5 Misconceptions and truths about Fats

  1. Eating a low-fat diet is the key to weight loss.
    Truth: The obesity rates for Americans have more than doubled in the last 20 years, coinciding with the low-fat craze. Cutting calories is the key to weight loss, and since fats are filling, they can help curb overeating.
  2. All fats are equal—and equally bad for you.
    Truth: Saturated fats and trans fats are the bad fats for you because they raise your cholesterol and increase your risk for heart disease.  But monounsaturated fats and polyunsaturated fats are good for you, doing the exact opposite by lowering cholesterol and reducing your risk of heart disease.
  3. Fat-free means healthy.
    Truth: A “fat-free” label doesn’t mean you can eat all you want without consequences to your waistline.  Most fat-free foods are high in sugar, refined carbohydrates, and calories. Stuff you don’t want if you are trying to lose weight pretty much.
  4. All body fat is the same.
    Truth: Where you carry your body fat matters and most people are unaware of this.  The health risks are actually greater if you carry your weight around your abdomen, instead of say your hips and thighs. A lot of belly fat is stored deep below the skin surrounding the abdominal organs and liver, and is linked to insulin resistance and diabetes.
  5. Lowering the amount of fat you eat is what matters the most.
    Truth: The mix of fats that you eat, rather than the total amount in your diet, is what matters most when it comes to your cholesterol and health. The key is to eat more good fats and less bad fats.

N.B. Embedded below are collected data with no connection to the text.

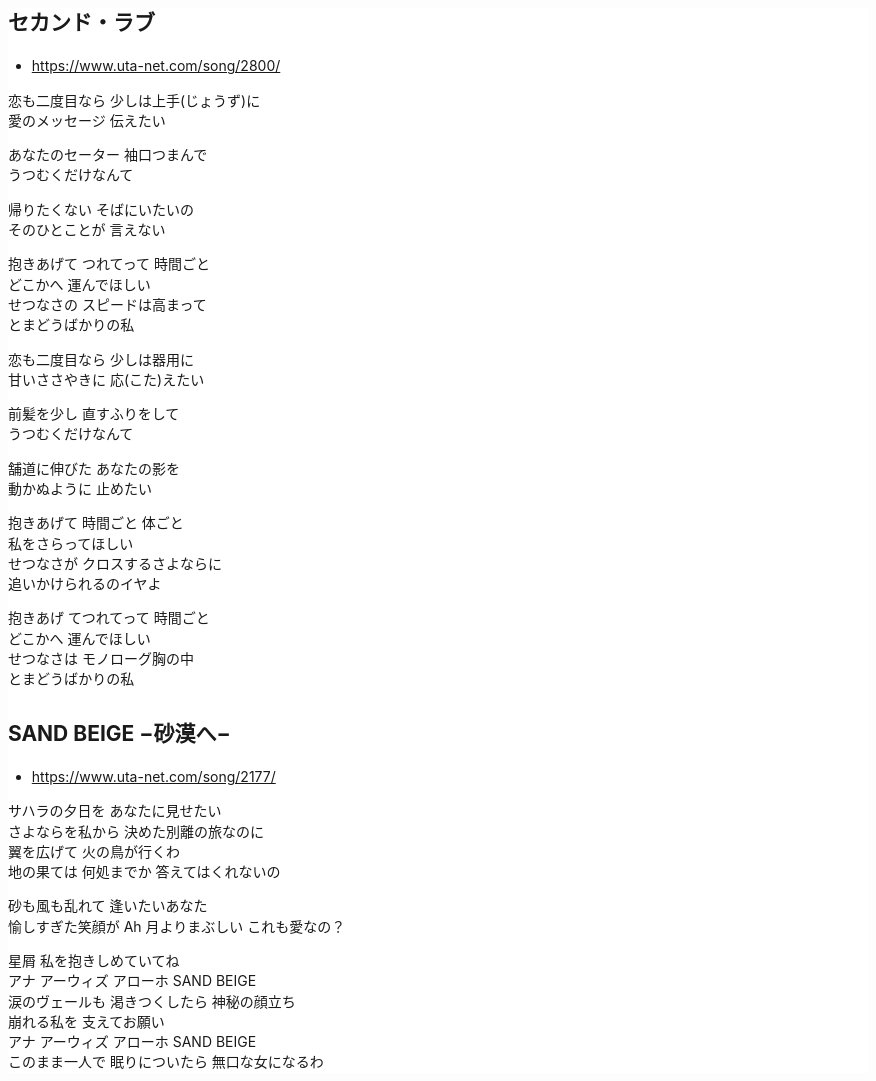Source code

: 
## セカンド・ラブ

- https://www.uta-net.com/song/2800/

恋も二度目なら 少しは上手(じょうず)に<br>
愛のメッセージ 伝えたい<br>

あなたのセーター 袖口つまんで<br>
うつむくだけなんて<br>

帰りたくない そばにいたいの<br>
そのひとことが 言えない<br>

抱きあげて つれてって 時間ごと<br>
どこかへ 運んでほしい<br>
せつなさの スピードは高まって<br>
とまどうばかりの私<br>

恋も二度目なら 少しは器用に<br>
甘いささやきに 応(こた)えたい<br>

前髪を少し 直すふりをして<br>
うつむくだけなんて<br>

舗道に伸びた あなたの影を<br>
動かぬように 止めたい<br>

抱きあげて 時間ごと 体ごと<br>
私をさらってほしい<br>
せつなさが クロスするさよならに<br>
追いかけられるのイヤよ<br>

抱きあげ てつれてって 時間ごと<br>
どこかへ 運んでほしい<br>
せつなさは モノローグ胸の中<br>
とまどうばかりの私<br>


## SAND BEIGE −砂漠へ−

- https://www.uta-net.com/song/2177/

サハラの夕日を あなたに見せたい<br>
さよならを私から 決めた別離の旅なのに<br>
翼を広げて 火の鳥が行くわ<br>
地の果ては 何処までか 答えてはくれないの<br>

砂も風も乱れて 逢いたいあなた<br>
愉しすぎた笑顔が Ah 月よりまぶしい これも愛なの？<br>

星屑 私を抱きしめていてね<br>
アナ アーウィズ アローホ SAND BEIGE<br>
涙のヴェールも 渇きつくしたら 神秘の顔立ち<br>
崩れる私を 支えてお願い<br>
アナ アーウィズ アローホ SAND BEIGE<br>
このまま一人で 眠りについたら 無口な女になるわ<br>
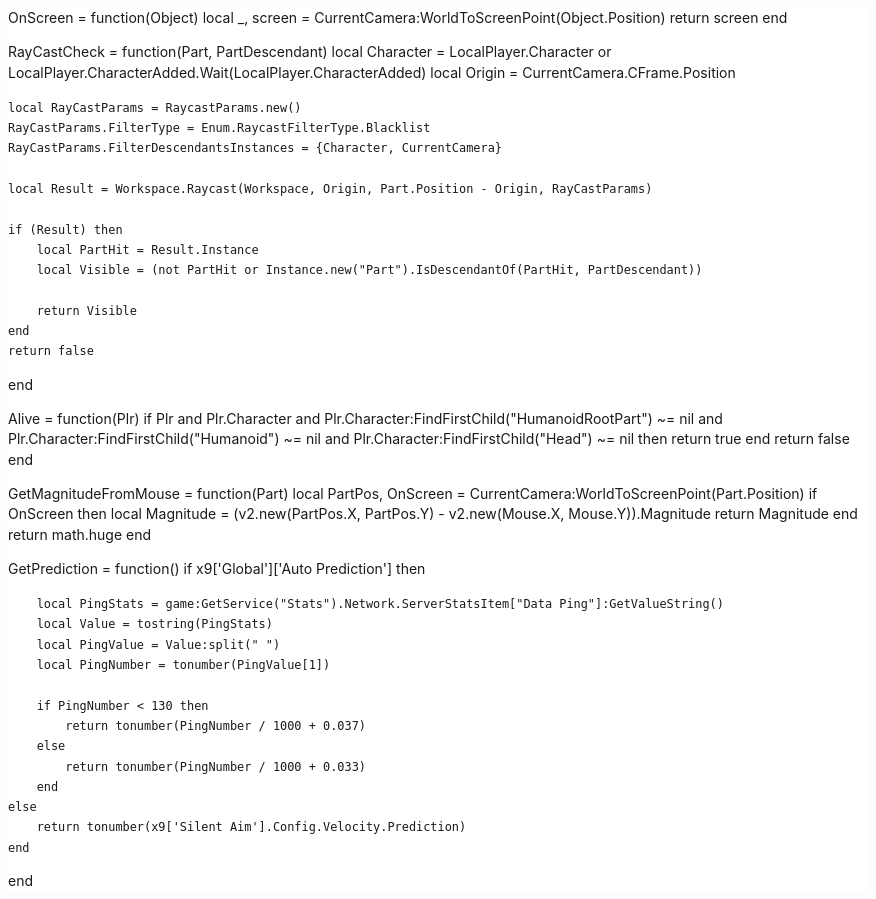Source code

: OnScreen = function(Object)
    local _, screen = CurrentCamera:WorldToScreenPoint(Object.Position)
    return screen
end


RayCastCheck = function(Part, PartDescendant)
    local Character = LocalPlayer.Character or LocalPlayer.CharacterAdded.Wait(LocalPlayer.CharacterAdded)
    local Origin = CurrentCamera.CFrame.Position

    local RayCastParams = RaycastParams.new()
    RayCastParams.FilterType = Enum.RaycastFilterType.Blacklist
    RayCastParams.FilterDescendantsInstances = {Character, CurrentCamera}

    local Result = Workspace.Raycast(Workspace, Origin, Part.Position - Origin, RayCastParams)
    
    if (Result) then
        local PartHit = Result.Instance
        local Visible = (not PartHit or Instance.new("Part").IsDescendantOf(PartHit, PartDescendant))
        
        return Visible
    end
    return false
end

Alive = function(Plr)
    if Plr and Plr.Character and Plr.Character:FindFirstChild("HumanoidRootPart") ~= nil and Plr.Character:FindFirstChild("Humanoid") ~= nil and Plr.Character:FindFirstChild("Head") ~= nil then
        return true
    end
    return false
end


GetMagnitudeFromMouse = function(Part)
    local PartPos, OnScreen = CurrentCamera:WorldToScreenPoint(Part.Position)
    if OnScreen then
        local Magnitude = (v2.new(PartPos.X, PartPos.Y) - v2.new(Mouse.X, Mouse.Y)).Magnitude
        return Magnitude
    end
    return math.huge
end

GetPrediction = function() 
    if x9['Global']['Auto Prediction'] then 

        local PingStats = game:GetService("Stats").Network.ServerStatsItem["Data Ping"]:GetValueString()
        local Value = tostring(PingStats)
        local PingValue = Value:split(" ")
        local PingNumber = tonumber(PingValue[1])

        if PingNumber < 130 then
            return tonumber(PingNumber / 1000 + 0.037)
        else
            return tonumber(PingNumber / 1000 + 0.033)
        end
    else
        return tonumber(x9['Silent Aim'].Config.Velocity.Prediction)
    end
end
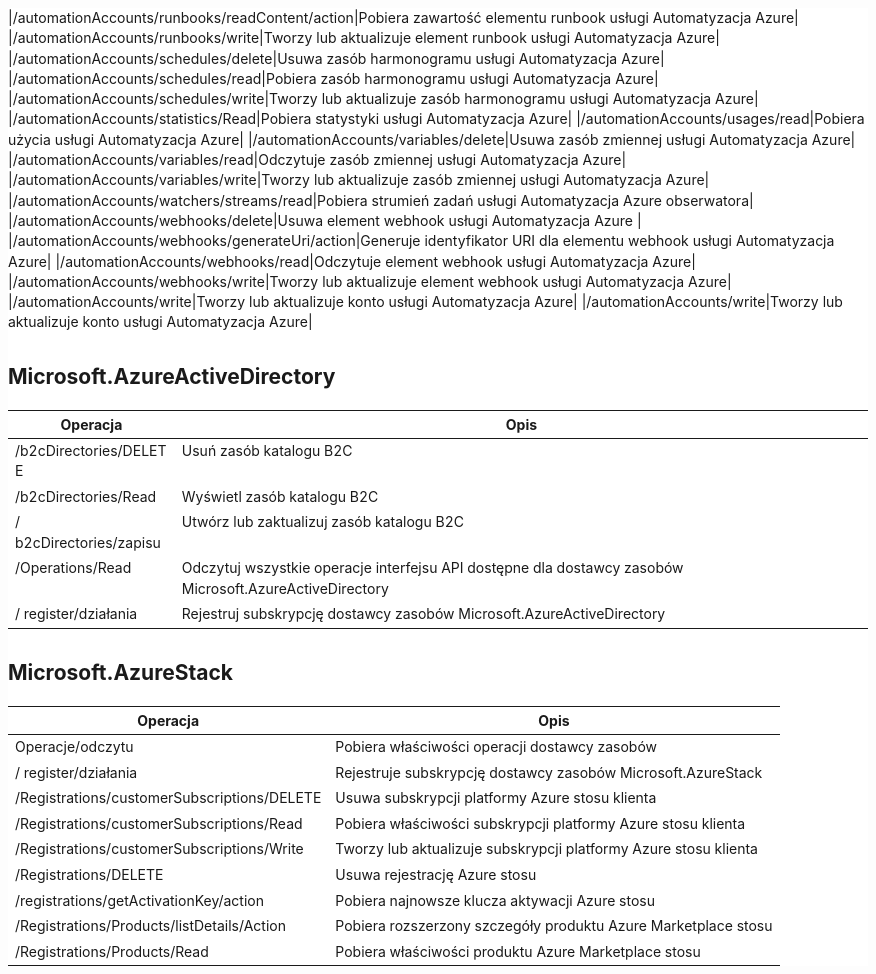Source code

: |/automationAccounts/runbooks/readContent/action|Pobiera zawartość elementu runbook usługi Automatyzacja Azure|
|/automationAccounts/runbooks/write|Tworzy lub aktualizuje element runbook usługi Automatyzacja Azure|
|/automationAccounts/schedules/delete|Usuwa zasób harmonogramu usługi Automatyzacja Azure|
|/automationAccounts/schedules/read|Pobiera zasób harmonogramu usługi Automatyzacja Azure|
|/automationAccounts/schedules/write|Tworzy lub aktualizuje zasób harmonogramu usługi Automatyzacja Azure|
|/automationAccounts/statistics/Read|Pobiera statystyki usługi Automatyzacja Azure|
|/automationAccounts/usages/read|Pobiera użycia usługi Automatyzacja Azure|
|/automationAccounts/variables/delete|Usuwa zasób zmiennej usługi Automatyzacja Azure|
|/automationAccounts/variables/read|Odczytuje zasób zmiennej usługi Automatyzacja Azure|
|/automationAccounts/variables/write|Tworzy lub aktualizuje zasób zmiennej usługi Automatyzacja Azure|
|/automationAccounts/watchers/streams/read|Pobiera strumień zadań usługi Automatyzacja Azure obserwatora|
|/automationAccounts/webhooks/delete|Usuwa element webhook usługi Automatyzacja Azure |
|/automationAccounts/webhooks/generateUri/action|Generuje identyfikator URI dla elementu webhook usługi Automatyzacja Azure|
|/automationAccounts/webhooks/read|Odczytuje element webhook usługi Automatyzacja Azure|
|/automationAccounts/webhooks/write|Tworzy lub aktualizuje element webhook usługi Automatyzacja Azure|
|/automationAccounts/write|Tworzy lub aktualizuje konto usługi Automatyzacja Azure|
|/automationAccounts/write|Tworzy lub aktualizuje konto usługi Automatyzacja Azure|

## <a name="microsoftazureactivedirectory"></a>Microsoft.AzureActiveDirectory

| Operacja | Opis |
|---|---|
|/b2cDirectories/DELETE|Usuń zasób katalogu B2C|
|/b2cDirectories/Read|Wyświetl zasób katalogu B2C|
|/ b2cDirectories/zapisu|Utwórz lub zaktualizuj zasób katalogu B2C|
|/Operations/Read|Odczytuj wszystkie operacje interfejsu API dostępne dla dostawcy zasobów Microsoft.AzureActiveDirectory|
|/ register/działania|Rejestruj subskrypcję dostawcy zasobów Microsoft.AzureActiveDirectory|

## <a name="microsoftazurestack"></a>Microsoft.AzureStack

| Operacja | Opis |
|---|---|
|Operacje/odczytu|Pobiera właściwości operacji dostawcy zasobów|
|/ register/działania|Rejestruje subskrypcję dostawcy zasobów Microsoft.AzureStack|
|/Registrations/customerSubscriptions/DELETE|Usuwa subskrypcji platformy Azure stosu klienta|
|/Registrations/customerSubscriptions/Read|Pobiera właściwości subskrypcji platformy Azure stosu klienta|
|/Registrations/customerSubscriptions/Write|Tworzy lub aktualizuje subskrypcji platformy Azure stosu klienta|
|/Registrations/DELETE|Usuwa rejestrację Azure stosu|
|/registrations/getActivationKey/action|Pobiera najnowsze klucza aktywacji Azure stosu|
|/Registrations/Products/listDetails/Action|Pobiera rozszerzony szczegóły produktu Azure Marketplace stosu|
|/Registrations/Products/Read|Pobiera właściwości produktu Azure Marketplace stosu|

A Guide to Eating Healthy Fats

  • Don’t go no-fat go GOOD FAT
  • You should be eating omega-3 fats every day. Good sources include fish, walnuts, canola oil, ground flax seeds, flaxseed oil, and soybean oil.
  • Try to eliminate trans fats from your diet. Avoiding commercially-baked goods goes a long way. Also limit fast food since they usually are packed with trans fats.
  • Limit your intake of saturated fats by cutting back on red meat and full-fat dairy foods. Try replacing red meat with beans, nuts, poultry, and fish whenever possible, and switching from whole milk and other full-fat dairy foods to lower fat versions.

Sources of Saturated Fats

Healthier Options

Butter Olive oil
Cheese Low-fat or reduced-fat cheese
Red meat White meat chicken or turkey
Cream Low-fat milk or fat-free creamer
Eggs Egg whites, an egg substitute (e.g. Eggbeaters), or tofu
Ice cream Frozen yogurt or reduced fat ice cream
Whole milk Skim or 1% milk
Sour cream Plain, non-fat yogurt

How much fat is too much fat?

Say no to fast food

A general rule try to go by is to try and I repeat TRY and have fat only be around 30% of your calories a day. Believe it or not alot of peoples fat intake is over 50% and they don’t even know it. Fast food is fat food so try and stay away from it. an addition the the rule of only 30% of your calories only 10% of that 30% should be from saturated fat and only 1% from Trans fat

For those who hate math I will do it for you.  For a 2000 calories diet

  • 200 Calories from Saturated fats
  • 2 grams per day

I hope this will help you differentiate what the good fats and bad fats are.